Activity:
Which lines of the data below include the string "root"? Return each of them.

==== Source material ====

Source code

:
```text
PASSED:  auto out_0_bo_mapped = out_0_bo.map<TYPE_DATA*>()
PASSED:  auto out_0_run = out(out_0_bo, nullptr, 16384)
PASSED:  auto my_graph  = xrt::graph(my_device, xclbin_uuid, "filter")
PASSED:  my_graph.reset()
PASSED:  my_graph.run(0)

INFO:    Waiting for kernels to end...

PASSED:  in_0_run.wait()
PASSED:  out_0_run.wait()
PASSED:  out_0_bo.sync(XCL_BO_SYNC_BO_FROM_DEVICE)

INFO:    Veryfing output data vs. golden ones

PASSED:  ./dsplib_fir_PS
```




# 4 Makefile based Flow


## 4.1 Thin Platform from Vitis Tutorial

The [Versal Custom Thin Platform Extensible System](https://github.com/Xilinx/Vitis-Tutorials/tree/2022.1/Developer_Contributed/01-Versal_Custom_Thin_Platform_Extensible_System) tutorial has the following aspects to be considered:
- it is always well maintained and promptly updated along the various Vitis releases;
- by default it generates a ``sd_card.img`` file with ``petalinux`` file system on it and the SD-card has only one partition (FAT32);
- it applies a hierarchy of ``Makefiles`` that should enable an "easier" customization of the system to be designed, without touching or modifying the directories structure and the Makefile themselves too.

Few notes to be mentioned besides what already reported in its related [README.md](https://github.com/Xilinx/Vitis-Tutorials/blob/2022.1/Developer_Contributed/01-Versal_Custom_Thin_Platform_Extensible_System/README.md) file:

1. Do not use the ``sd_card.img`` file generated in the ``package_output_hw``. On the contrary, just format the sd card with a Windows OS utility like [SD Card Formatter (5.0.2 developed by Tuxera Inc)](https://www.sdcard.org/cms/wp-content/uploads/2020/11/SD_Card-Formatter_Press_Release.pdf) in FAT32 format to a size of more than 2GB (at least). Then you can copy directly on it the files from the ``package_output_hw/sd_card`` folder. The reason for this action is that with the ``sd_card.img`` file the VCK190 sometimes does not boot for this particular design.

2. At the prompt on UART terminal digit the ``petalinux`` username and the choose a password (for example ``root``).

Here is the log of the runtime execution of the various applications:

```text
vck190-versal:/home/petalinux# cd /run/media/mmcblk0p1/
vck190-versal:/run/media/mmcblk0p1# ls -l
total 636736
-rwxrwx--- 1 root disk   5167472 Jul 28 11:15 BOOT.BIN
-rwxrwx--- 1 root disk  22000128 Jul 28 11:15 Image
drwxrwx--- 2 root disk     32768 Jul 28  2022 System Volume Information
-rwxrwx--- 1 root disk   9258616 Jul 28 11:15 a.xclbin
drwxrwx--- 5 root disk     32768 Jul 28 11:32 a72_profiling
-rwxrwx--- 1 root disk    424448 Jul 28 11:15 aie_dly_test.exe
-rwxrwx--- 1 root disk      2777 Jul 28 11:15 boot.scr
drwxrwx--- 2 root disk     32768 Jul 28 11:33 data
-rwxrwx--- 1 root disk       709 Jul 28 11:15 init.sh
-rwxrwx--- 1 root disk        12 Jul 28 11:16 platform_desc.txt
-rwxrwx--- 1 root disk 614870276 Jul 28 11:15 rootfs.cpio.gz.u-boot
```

====

Solution to the problem:
2. At the prompt on UART terminal digit the ``petalinux`` username and the choose a password (for example ``root``).
-rwxrwx--- 1 root disk   5167472 Jul 28 11:15 BOOT.BIN
-rwxrwx--- 1 root disk  22000128 Jul 28 11:15 Image
drwxrwx--- 2 root disk     32768 Jul 28  2022 System Volume Information
-rwxrwx--- 1 root disk   9258616 Jul 28 11:15 a.xclbin
drwxrwx--- 5 root disk     32768 Jul 28 11:32 a72_profiling
-rwxrwx--- 1 root disk    424448 Jul 28 11:15 aie_dly_test.exe
-rwxrwx--- 1 root disk      2777 Jul 28 11:15 boot.scr
drwxrwx--- 2 root disk     32768 Jul 28 11:33 data
-rwxrwx--- 1 root disk       709 Jul 28 11:15 init.sh
-rwxrwx--- 1 root disk        12 Jul 28 11:16 platform_desc.txt
-rwxrwx--- 1 root disk 614870276 Jul 28 11:15 rootfs.cpio.gz.u-boot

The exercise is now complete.